Okay, so what is "true 5G" then?

5G is an innovative network that offers much higher transmission speed and power and lower time delays than other existing cellular systems. The credible technologies used in the development of 5G remain to be seen, but many well-known details are already known.

The type of encryption for 5G networks, called OFDM, is similar to the type of encryption used in LTE technologies. The air interface will have lower latency and more flexibility than LTE.

Innovative networks will mainly use very high frequencies that are capable of transmitting a huge amount of data, but only a few blocks at a time. The technology will operate in the low to high frequency spectrum, but the significant advantage over 4G will be most evident at high frequencies. 5G can also transmit data on the unlicensed frequencies that Wi-Fi currently uses, without conflict with existing Wi-Fi networks. This data transfer is similar to the LTE-U technology launched by T-Mobile this year.

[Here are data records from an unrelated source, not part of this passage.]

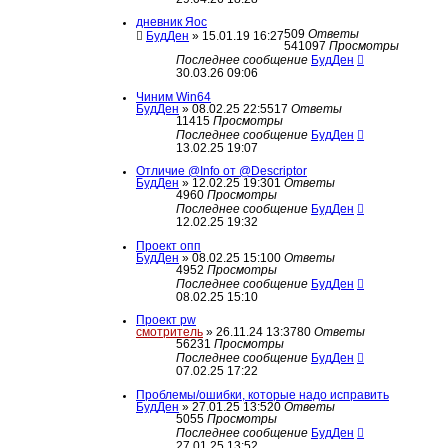
дневник Яос
509
Ответы
БудДен
» 15.01.19 16:27
541097
Просмотры
Последнее сообщение
БудДен
30.03.26 09:06
Чиним Win64
БудДен
» 08.02.25 22:55
17
Ответы
11415
Просмотры
Последнее сообщение
БудДен
13.02.25 19:07
Отличие @Info от @Descriptor
БудДен
» 12.02.25 19:30
1
Ответы
4960
Просмотры
Последнее сообщение
БудДен
12.02.25 19:32
Проект опп
БудДен
» 08.02.25 15:10
0
Ответы
4952
Просмотры
Последнее сообщение
БудДен
08.02.25 15:10
Проект pw
смотритель
» 26.11.24 13:37
80
Ответы
56231
Просмотры
Последнее сообщение
БудДен
07.02.25 17:22
Проблемы/ошибки, которые надо исправить
БудДен
» 27.01.25 13:52
0
Ответы
5055
Просмотры
Последнее сообщение
БудДен
27.01.25 13:52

5G is more likely to be a small cell network, down to the size of home routers, rather than the size of huge towers that spread the signal over long distances. In a way, this is due to the nature of the frequencies involved, but the main goal remains to increase the power of the network itself.

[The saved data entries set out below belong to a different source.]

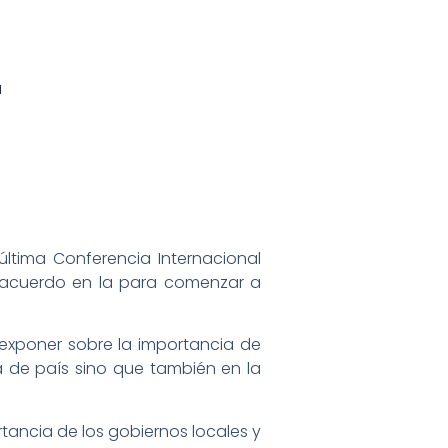
a
 última Conferencia Internacional
e acuerdo en la para comenzar a
a exponer sobre la importancia de
a de país sino que también en la
rtancia de los gobiernos locales y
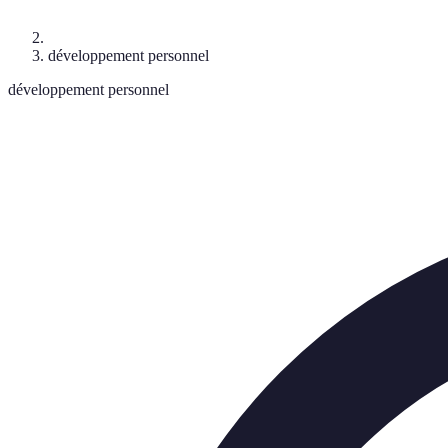
développement personnel
développement personnel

5G networks need to be more advanced than previous systems as they are connected to a huge number of smaller cells. Even with the existence of macro cells, Qualcomm says 5G networks will be up to four times more powerful than other networks, thanks to the use of a wider frequency range and improved antennas.

The goal is to achieve much higher speeds and more power with less latency than 4G networks. The standardization measures involved see it as their goal to achieve a speed of 20 gigabits per second and a latency of 1 millisecond. And this, you see, is very interesting.

What is the 5G network for: phones, cars or homes?

Self-driving cars will be able to use 5G for quick activation. The first generation of self-driving cars will be autonomous, but future generations will interact with other vehicles and smart roads to improve safety and control traffic flow. Simply put, on the road, all participants will interact with each other.

What is the 5G network for: phones, cars or homes?

For this to be possible, communication must be provided with minimal time delays. Since machines exchange a fairly small amount of information, it is necessary that the transfer occurs almost instantaneously. It is here in the arena that 5G comes in with a 1 millisecond delay. With the help of this network, two cars can quickly exchange information, as well as transfer information from one car to another through small cells on a light tower.

(Note: one light millisecond equals 186 miles, so most of that 1 millisecond is processing time)

Another distinctive feature of 5G is that many more devices can connect to this network. At the moment, 4G modules are expensive, consume a lot of power and require complex maintenance schemes. For this reason, most devices requiring an Internet connection continue to interoperate with either Wi-Fi and other home technologies for ordinary users, or 2G networks for business. Small, inexpensive, energy-efficient devices will be able to connect to 5G networks. Thus, 5G networks will provide internet access for small devices and many other types of sensors.

What about phones? The most significant changes 5G can bring to the field of virtual and augmented reality. As phones evolve into virtual reality headsets, 5G's very low time investment and consistent speed can provide you with access to the virtual reality world whenever and wherever you want. With its small cells, 5G could help expand indoor coverage, as this technology assumes the home router will become a separate hub.

When to expect 5G?

Preliminary 5G from AT&T and Verizon will launch this year, however, the official launch of 5G is planned for 2018 and widespread in 2019. The schedule was originally planned for 2019-2020, however, providers and equipment manufacturers have developed an accelerated schedule.

This is due to the presentation of a new line of 5G modems from Qualcomm. One of the largest chipmakers says the new Snapdragon mobile platform will support 5G as early as 2019. Snapdragon chips are the most popular smartphone platforms in the US, so the world will likely see VR and 5G smartphones as early as 2019.